» **Work task 1**
Name every kernel function that is defined in the forum post about CUDA 4.1 performance below.
» **Work task 2**
Carry on the forum post about CUDA 4.1 performance below, picking up right after its final line.

(Beginning of Text section)

Degradion Performance 4.1 over 4.0

kalman · February 8, 2012, 2:21pm

Hi all,

due the fact our application has to not be simply fast but it should perform

some operations with fixed deadlines (we analyze a continuous radio signal)

we perform several time per day benchmarks of all our algorithm.

We are experiencing a clear degradation adopting CUDA 4.1 over the old CUDA 4.0.

I have attached 4 images showing the historical performance data of 4 algorithms

(they are not all the affected ones, but the simplest to show you the kernel code).

For all graphs the reported time is in milliseconds (y-axis).

All kernels are launched in this way:

#define BLOCK_SIZE (1<<9)

dim3 myThreads(BLOCK_SIZE);

dim3 myGrid( (aSize + BLOCK_SIZE - 1) / BLOCK_SIZE);

Kernel<<< myGrid, myThreads>>>(…);

We have the C2050 cards with ECC off.

============================================================================

Sum of two complex vectors (2^20 complex)

__global__ void

VectorVectorSumKernelCC_O(const float2* aIn1,

                         const float2* aIn2,

                         float2* aOut,

                         const unsigned int aSize) {

  const unsigned int myPos = blockIdx.x * blockDim.x + threadIdx.x;

  if (myPos < aSize) {

    aOut[myPos].x = aIn1[myPos].x + aIn2[myPos].x;

    aOut[myPos].y = aIn1[myPos].y + aIn2[myPos].y;

  }

}

============================================================================

Product of two complex vectors (2^20 complex)

__global__ void

MulKernel_cv_cv_o(const float2* aIn1,

                  const float2* aIn2,

                  float2* aOut,

                  const unsigned int aSize) {

  const unsigned int myPos = blockIdx.x * blockDim.x + threadIdx.x;

  if (myPos < aSize) {

    const float myReal1 = aIn1[myPos].x;

    const float myReal2 = aIn2[myPos].x;

    const float myImag1 = aIn1[myPos].y;

    const float myImag2 = aIn2[myPos].y;

    aOut[myPos].x = myReal1 * myReal2 - myImag1 * myImag2;

    aOut[myPos].y = myReal1 * myImag2 + myImag1 * myReal2;

  }

}

============================================================================

Product of two complex vectors (2^20 complex), in place

__global__ void

MulKernel_cv_cv_i(const float2* aIn,

                  float2* aInOut,

                  const unsigned int aSize) {

  const unsigned int myPos = blockIdx.x * blockDim.x + threadIdx.x;

  if (myPos < aSize) {

    const float myTmp = aInOut[myPos].x;

    const float myInR = aIn[myPos].x;

    const float myInI = aIn[myPos].y;

    aInOut[myPos].x = myInR * aInOut[myPos].x - myInI * aInOut[myPos].y;

    aInOut[myPos].y = myInR * aInOut[myPos].y + myInI * myTmp;

  }

}

============================================================================

Tone generation (2^20 vector long)

(End of Text section)
(Beginning of Given records)

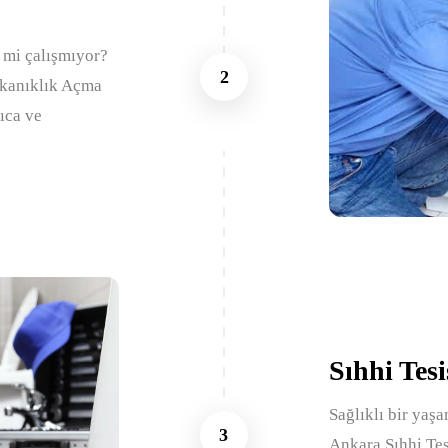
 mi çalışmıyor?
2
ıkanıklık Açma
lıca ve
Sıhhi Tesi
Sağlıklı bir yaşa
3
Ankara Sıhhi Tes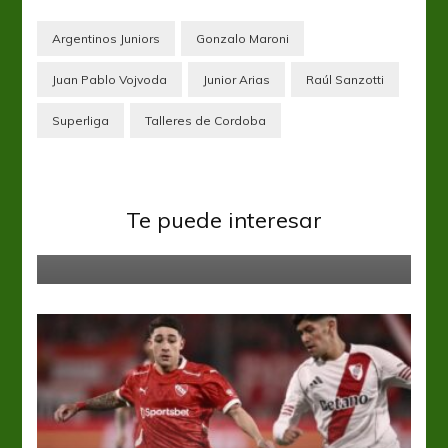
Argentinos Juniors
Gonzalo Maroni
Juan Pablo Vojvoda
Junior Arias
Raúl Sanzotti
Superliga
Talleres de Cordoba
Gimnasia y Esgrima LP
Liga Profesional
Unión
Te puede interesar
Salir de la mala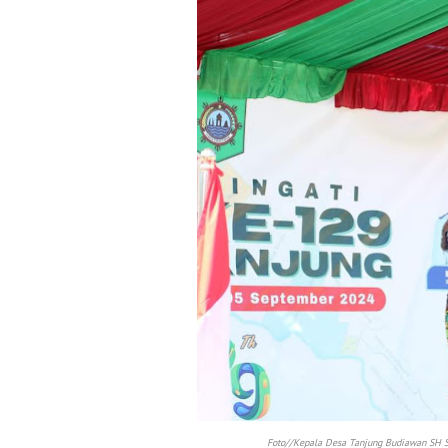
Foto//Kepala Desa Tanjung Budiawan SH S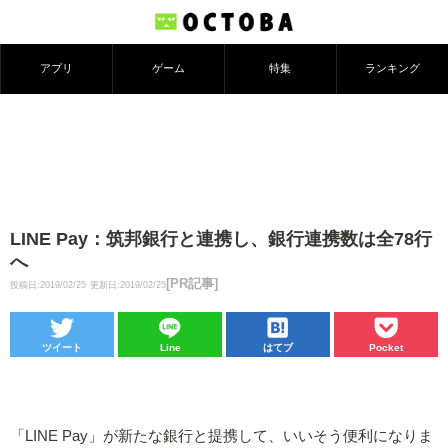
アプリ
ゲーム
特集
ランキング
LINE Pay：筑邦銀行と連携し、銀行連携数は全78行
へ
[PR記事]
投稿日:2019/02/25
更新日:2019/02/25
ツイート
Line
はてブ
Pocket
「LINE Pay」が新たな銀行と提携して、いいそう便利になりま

(End of Given records)
(Beginning of Given records)

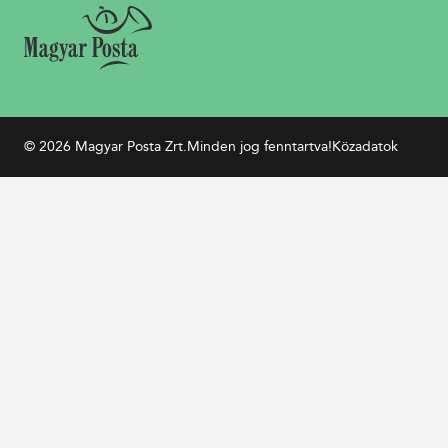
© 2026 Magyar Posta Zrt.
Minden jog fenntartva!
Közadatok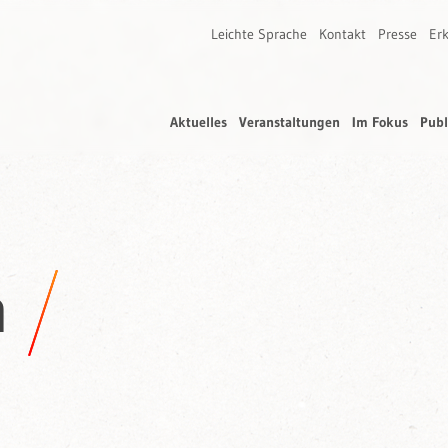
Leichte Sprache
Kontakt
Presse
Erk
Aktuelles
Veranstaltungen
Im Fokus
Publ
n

(End of Given records)

» **Exercise output 1**
VectorVectorSumKernelCC_O, MulKernel_cv_cv_o, MulKernel_cv_cv_i

» **Exercise output 2**
__global__ void

ComplexExpKernel(float2* aInOut,

                const unsigned int aSize,

                const float aMagnitude,

                const float aNormalizedFrequency,

                const float aInverseFrequency,

                const float aPhase) {

const unsigned int myPos = blockIdx.x * blockDim.x + threadIdx.x;

if (myPos < aSize) {

     const float myArgument = aNormalizedFrequency * fmodf((float)myPos, aInverseFrequency) + aPhase;

     aInOut[myPos].x = aMagnitude * __cosf(myArgument);

     aInOut[myPos].y = aMagnitude * __sinf(myArgument);

  }

}

============================================================================

mfatica · February 8, 2012, 3:08pm

Which driver version are you using?

tera · February 8, 2012, 3:08pm

Indeed it seems to be a surprising regression that the new compiler issues separate load and store instructions for the [font=“Courier New”].x[/font] and [font=“Courier New”].y[/font] components of a float2.

It can be worked around:

__global__ void

VectorVectorSumKernelCC_O(const float2* aIn1,

                         const float2* aIn2,

                         float2* aOut,

                         const unsigned int aSize) {

  const unsigned int myPos = blockIdx.x * blockDim.x + threadIdx.x;

  if (myPos < aSize) {

    float2 a1 = aIn1[myPos];

    float2 a2 = aIn2[myPos];

    float2 result;

    result.x = a1.x + a2.x;

    result.y = a1.y + a2.y;

    aOut[myPos] = result;

  }

}

This generates basically the same object code (for sm_20) with CUDA 4.1 as your original code does with CUDA 4.0.

Still I think Nvidia should fix this rather quickly.

kalman · February 8, 2012, 3:35pm

ver. 285.05.33

At the same time in order to use npp I have to remove the extra “,” at the end of enums in npp.h

kalman · February 8, 2012, 3:43pm

Indeed it seems to be a surprising regression that the new compiler issues separate load and store instructions for the [font=“Courier New”].x[/font] and [font=“Courier New”].y[/font] components of a float2.

It can be worked around:
__global__ void

VectorVectorSumKernelCC_O(const float2* aIn1,

                         const float2* aIn2,

                         float2* aOut,

                         const unsigned int aSize) {

  const unsigned int myPos = blockIdx.x * blockDim.x + threadIdx.x;

  if (myPos < aSize) {

    float2 a1 = aIn1[myPos];

    float2 a2 = aIn2[myPos];

    float2 result;

    result.x = a1.x + a2.x;

    result.y = a1.y + a2.y;

    aOut[myPos] = result;

  }

}
This generates basically the same object code (for sm_20) with CUDA 4.1 as your original code does with CUDA 4.0.

Still I think Nvidia should fix this rather quickly.

Indeed that fixes the issue, funny thing is that the nppsAdd_32fc is affected by the same problems, it goes slow

as it does my original kernel. And yes I do agree that NVidia has to fix it, I have other kernels not easy like that

and I’m not going to do that “trick” on all of them.

njuffa · February 8, 2012, 4:49pm

Please file a bug against the compiler. When you log into the registered developer website, there is a link to the bug reporting form. Thank you for your help.

kalman · February 8, 2012, 5:37pm

I’m not able to find it in the new site.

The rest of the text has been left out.